The head of Iran’s atomic agency on Tuesday said work to modernize the Arak heavy water plant was progressing, as were efforts to construct two new reactors at the Bushehr nuclear plant.

“Modernization and completion of Khondab (Arak) heavy water reactor is underway based on the contents of the Joint Comprehensive Plan of Action (JCPOA),” Ali Akbar Salehi was quoted saying by the Fars news agency, referring to the 2015 Iran nuclear deal.

Salehi, who made the comments in a message marking the country’s national nuclear day, said Iran was pushing ahead with work in a number of fields related to its nuclear program, including uranium enrichment.

He also said the Atomic Energy Organization of Iran made 122 new nuclear-related achievements over the last year, but did not give details on what these were.

As part of the international agreement that gave Iran sanctions relief in return for curbs on its nuclear program, Iran removed the core of the Arak facility and filled part of it with cement.

Located southwest of Tehran, the reactor is being modernized with the help of British and Chinese experts.

Heavy water helps cool reactors, producing plutonium as a byproduct that can potentially be used in nuclear weapons. Iran insists its nuclear program is for peaceful purposes.

Last month, the Trump administration renewed several waivers on US sanctions against Iran, allowing foreign companies to continue to work on Iran’s civilian nuclear facilities without drawing American penalties, including the Arak reactor.

US President Donald Trump withdrew from the nuclear deal in 2018 and has steadily reimposed US sanctions on Iran that had been eased or lifted under its terms.
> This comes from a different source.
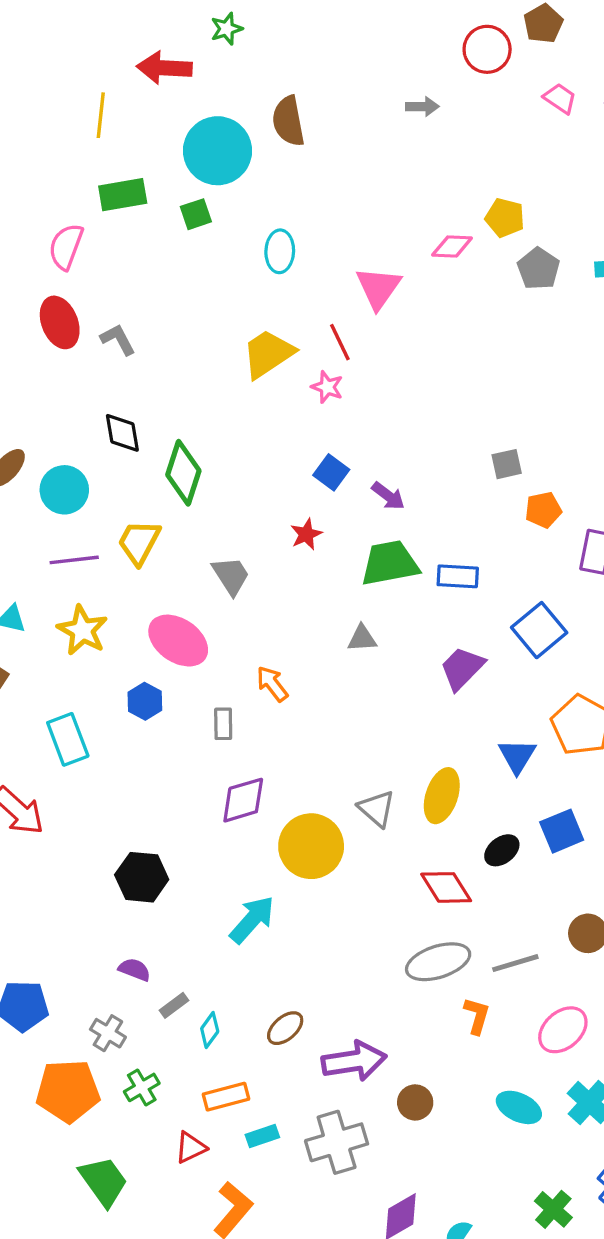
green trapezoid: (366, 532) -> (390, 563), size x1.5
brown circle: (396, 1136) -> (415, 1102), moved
The so-called “civilian-nuclear cooperation” waivers allow foreign companies to do work at some of Iran’s declared nuclear sites without becoming subject to US sanctions.

Deal supporters say the waivers give international experts a valuable window into Iran’s atomic program that might otherwise not exist. They also say some of the work, particularly at the Tehran reactor on nuclear isotopes that can be used in medicine, is humanitarian in nature.

But Iran hawks in Congress have been pressing Pompeo to eliminate all the waivers, saying they should be revoked because they give Iran access to technology that could be used for weapons. The hawks most strenuously objected to the waiver that allowed work at Iran’s once-secret Fordow facility, which is built into a mountain.